Provided passage:
★ ★ ★ ★ ★

# Southern Tide Polos



## nolan50410 (Dec 5, 2006)

I just recently picked up a Southern Tide polo and can now say it truly is the best polo out there. It is cut perfectly; not slim and by no means baggy. The fabric has 4% stretch in it, so it doesn't shrink in the dryer. The colors are bright and vibrant. It really is a superb polo shirt. Hopefully you guys will get past the fish logo and try one on. I guarantee you will be impressed.

On a side note, I bought mine while on business in Dallas at a remarkable store called Culwell & Son. I'm sure all of the Dallas members are very familiar with the store. It is like going back in time, complete with a groom shop for haircuts and straight razor shaves. I will definitely make it a must-stop any time I make it to the Big D.


----------



## Memphis88 (Sep 10, 2008)

The store sounds awesome. I'd love a place like that in Memphis. I've really been wanting to find a place to get a straight razor shave lately. I have seen the Southern Tide polos before and they look to be pretty good stuff.


----------



## eagle2250 (Mar 24, 2006)

Are the Southern Tide Polos sold by any online retailers? That would be helpful for those of us not living in or travelling to Dallas.


----------



## agent86 (Feb 7, 2009)

Memphis88 said:


> The store sounds awesome. I'd love a place like that in Memphis. I've really been wanting to find a place to get a straight razor shave lately. I have seen the Southern Tide polos before and they look to be pretty good stuff.


I'm sorry to derail this thread, but I'm a lurker and I registered to reply to your original post, but my registration didn't get processed until it was gone.

Call Stage Road Barbershop in Bartlett, (901) 382-4864.

They are pretty chinsy but may be able to do a straight razor shave. They use straight razors for neck hair on all standard mens haircuts there. But I would call ahead because I would guess that not all of their barbers can do a full straight razor shave. I doubt you would get the hot towel treatment that you would get at a place like Truefitt and Hill or The Art of Shaving though.

★ ★ ★ ★ ★

Information:
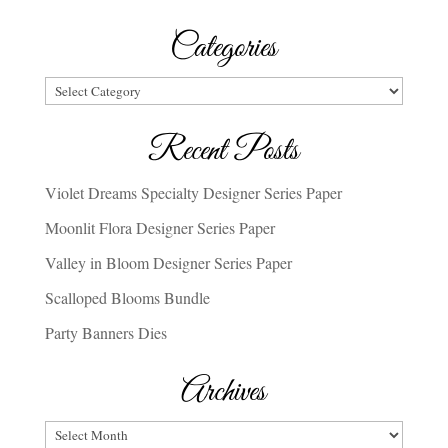
Categories
Categories
Recent Posts
Violet Dreams Specialty Designer Series Paper
Moonlit Flora Designer Series Paper
Valley in Bloom Designer Series Paper
Scalloped Blooms Bundle
Party Banners Dies
Archives
Archives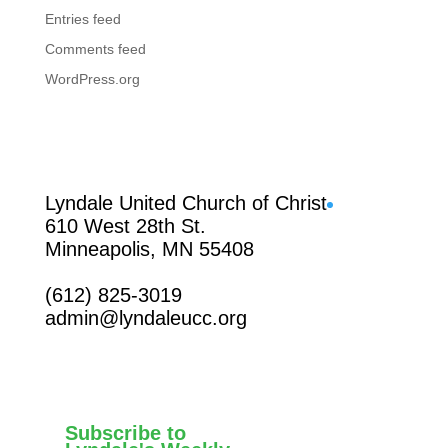
Entries feed
Comments feed
WordPress.org
Facebook
Lyndale United Church of Christ
610 West 28th St.
Minneapolis, MN 55408
(612) 825-3019
admin@lyndaleucc.org
Subscribe to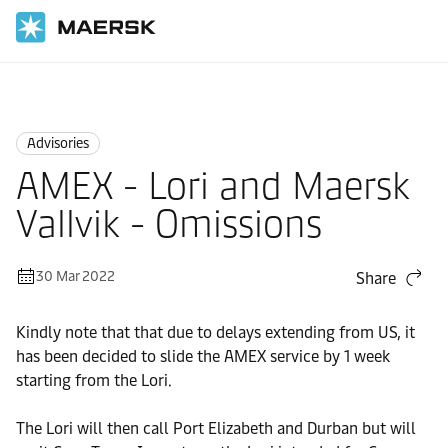
Home
News
Advisories
Advisories
AMEX - Lori and Maersk
Vallvik - Omissions
30 Mar 2022
Share
Kindly note that that due to delays extending from US, it
has been decided to slide the AMEX service by 1 week
starting from the Lori.
The Lori will then call Port Elizabeth and Durban but will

★ ★ ★ ★ ★

Work instruction 1: According to the Southern Tide polo thread, at which store did the first poster buy the polo?
Work instruction 2: Reproduce the part of the Southern Tide polo thread starting at "## nolan50410 (Dec" and ending at "(Sep 10, 2008)".

Expected answer 1: Culwell & Son, in Dallas.

Expected answer 2:
## nolan50410 (Dec 5, 2006)

I just recently picked up a Southern Tide polo and can now say it truly is the best polo out there. It is cut perfectly; not slim and by no means baggy. The fabric has 4% stretch in it, so it doesn't shrink in the dryer. The colors are bright and vibrant. It really is a superb polo shirt. Hopefully you guys will get past the fish logo and try one on. I guarantee you will be impressed.

On a side note, I bought mine while on business in Dallas at a remarkable store called Culwell & Son. I'm sure all of the Dallas members are very familiar with the store. It is like going back in time, complete with a groom shop for haircuts and straight razor shaves. I will definitely make it a must-stop any time I make it to the Big D.


----------



## Memphis88 (Sep 10, 2008)